Provided material
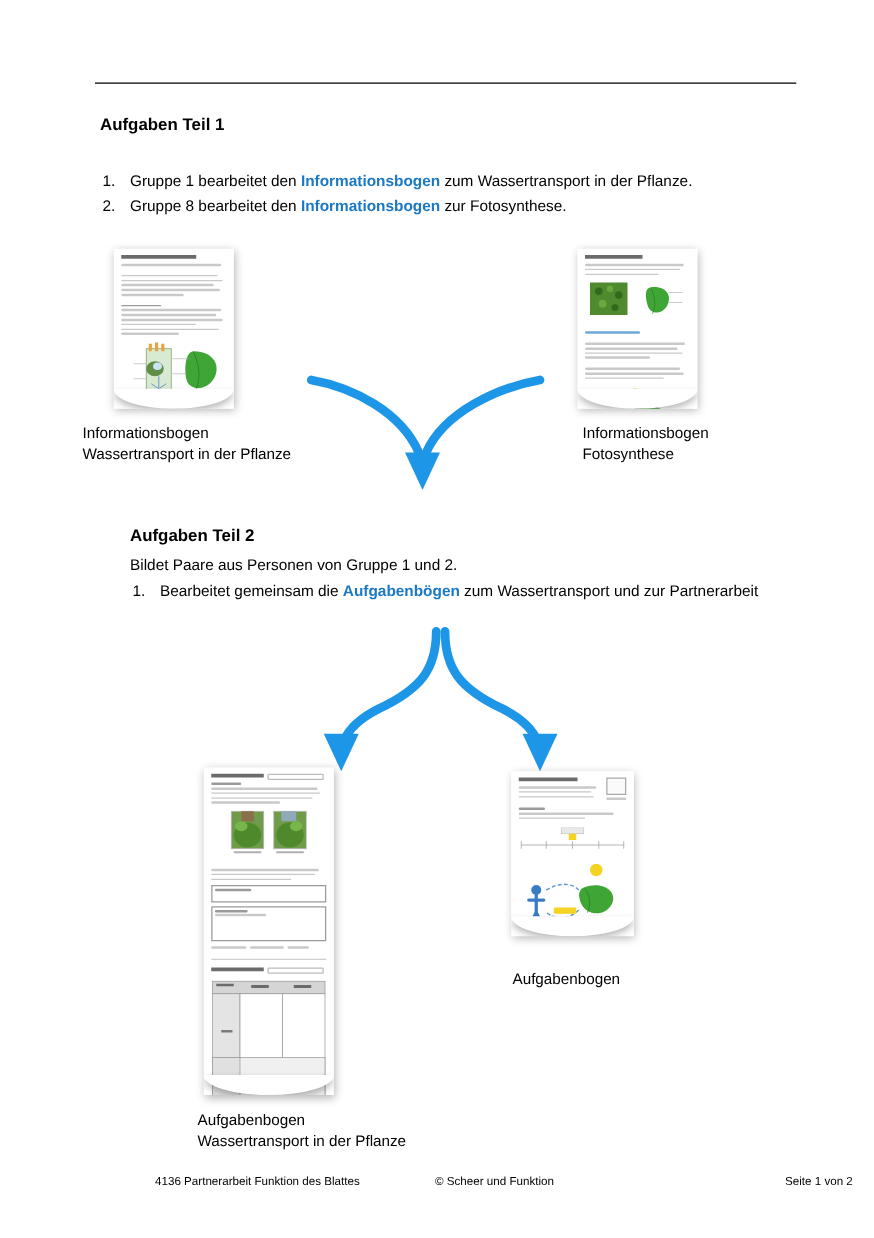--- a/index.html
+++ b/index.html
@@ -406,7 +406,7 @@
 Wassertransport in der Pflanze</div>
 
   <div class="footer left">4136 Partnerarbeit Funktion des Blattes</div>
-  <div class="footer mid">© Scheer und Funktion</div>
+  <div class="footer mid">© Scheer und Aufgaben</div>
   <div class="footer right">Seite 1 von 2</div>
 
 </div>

What the task asks
Look through the data above for the word "Funktion". Report each line where it occurs.

Task solution
   <div class="footer left">4136 Partnerarbeit Funktion des Blattes</div>
-  <div class="footer mid">© Scheer und Funktion</div>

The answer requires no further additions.